At the Myanmar Consulate, we were told that we could indeed enter Myanmar via an overland passage from China, however the borders of Laos and Thailand were closed because of drugsmuggling, so because of this and the somewhat tense political situation in Myanmar, we decided to pedal on to Laos, Cambodia and South Vietnam.
After we got hold of our visas for Laos, we rode off, fully motivated in the direction of Dali, which lies 400km west of Kunming, and is an independant region of the Bai people who are the ethnic minority. The detour was worth the trouble mainly because of the stupendous landscape we were passing through, the hilly path leading us past many rice paddies, vegetable fields, banana trees, stands of bamboo and cannabis plants!! The latter was pretty surprising because in China the punishment for drug abuse is death, and the Cannabis leaves would scarcely be used just for esoteric healing remedies!!
We pedalled on over land until suddenly we couldn’t believe what we were seeing : there in the middle of the road lay a young women, bleeding heavily from a head wound and standing around her, at a distance of about 20 meters was a group of locals who had no idea what they should do.
We disinfected the woman’s wound, and tied on a bandage. She was in shock and kept trying to stand up, so we explained to the bystanders that they should tell her to lie down and remain still until the ambulance arrived. Although the hospital was only a few kilometers away, it took ages before the ambulance came, without a flashing blue light, and no siren. The paramedics ambled casually to the scene of the accident then on top of that, when they finally wanted to open the medical bag, the zip jammed. Yes, it really is different here….

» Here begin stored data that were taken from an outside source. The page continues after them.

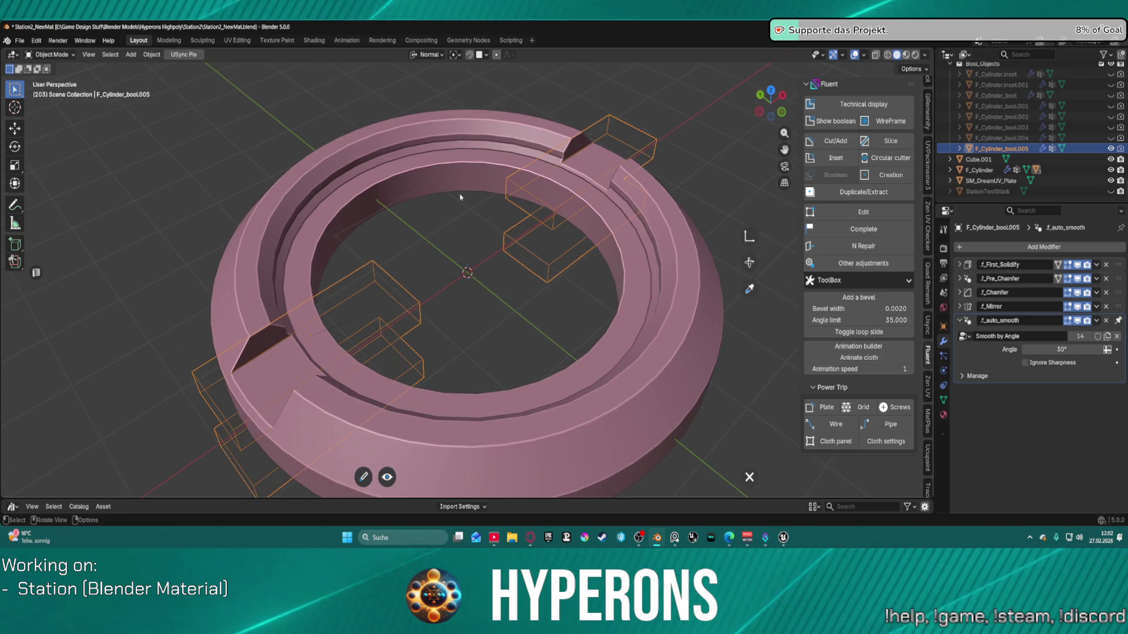
pyautogui.scroll(-3, 463, 200)
pyautogui.rightClick(505, 290)
pyautogui.click(537, 294)
pyautogui.moveTo(537, 294)
pyautogui.mouseDown(button='middle')
pyautogui.moveTo(448, 268)
pyautogui.moveTo(429, 236)
pyautogui.moveTo(439, 211)
pyautogui.moveTo(446, 284)
pyautogui.mouseUp(button='middle')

Along the whole way to Dali, we always experienced unbelieveable hospitality from the locals, however as we approached the capital city of the Bai, everything became more and more touristy; the women of this ethnic minority standing by the entrance gate to the Old Town, dressed in their lovely traditional clothes,only allowing themselves to be photographed for hard cash. We would have liked to see the authentic Bai going about their daily lives, but unfortunately everything is preconcieved for visitors and so has virtually lost it’s natural charm.
It was raining continuously, quenching all our desires to go sightseeing around the interesting neighborhood, so we just relaxed and Nathalie treated herself to a traditional massage. First, though, she had to inspect the massage salon a bit closer because when Kurt asked for the same thing, it turned out that the service he was offered was actually a camouflage for a certain other type of lucrative business J
Our next objective was the city Jinghong which belongs to the self-governing state of the Dai. On the way, we found mostlly quite basic accomodation in the various villages and because we were often hot and sweaty after reaching the top of a mountain pass in the moist-warm weather, we were always really thankful to take the opportunity to have a proper shower in one of the guest houses. One evening we heard loud music coming out of a barn so we went to investigate. Turned out it was a modern karaoke machine set on a pile of feed sacks. The people gathered there were happy to see us, serving us with tea, beer, manderines and sunflower seeds. They of course wanted us to sing, but we explained that this was well nigh impossible since we couldn’t read the Chinese script on the screen. Quick as a flash, they shoved a selection of English songs under our noses, although all ones that we didn’t know.
The further south we travelled, the more exotic were the types of fruit sold at the side of the road:: pinapple, papaya, passionfruit and starfruit, grapefruit, persimmon, sweet potatoes….simply delicious!!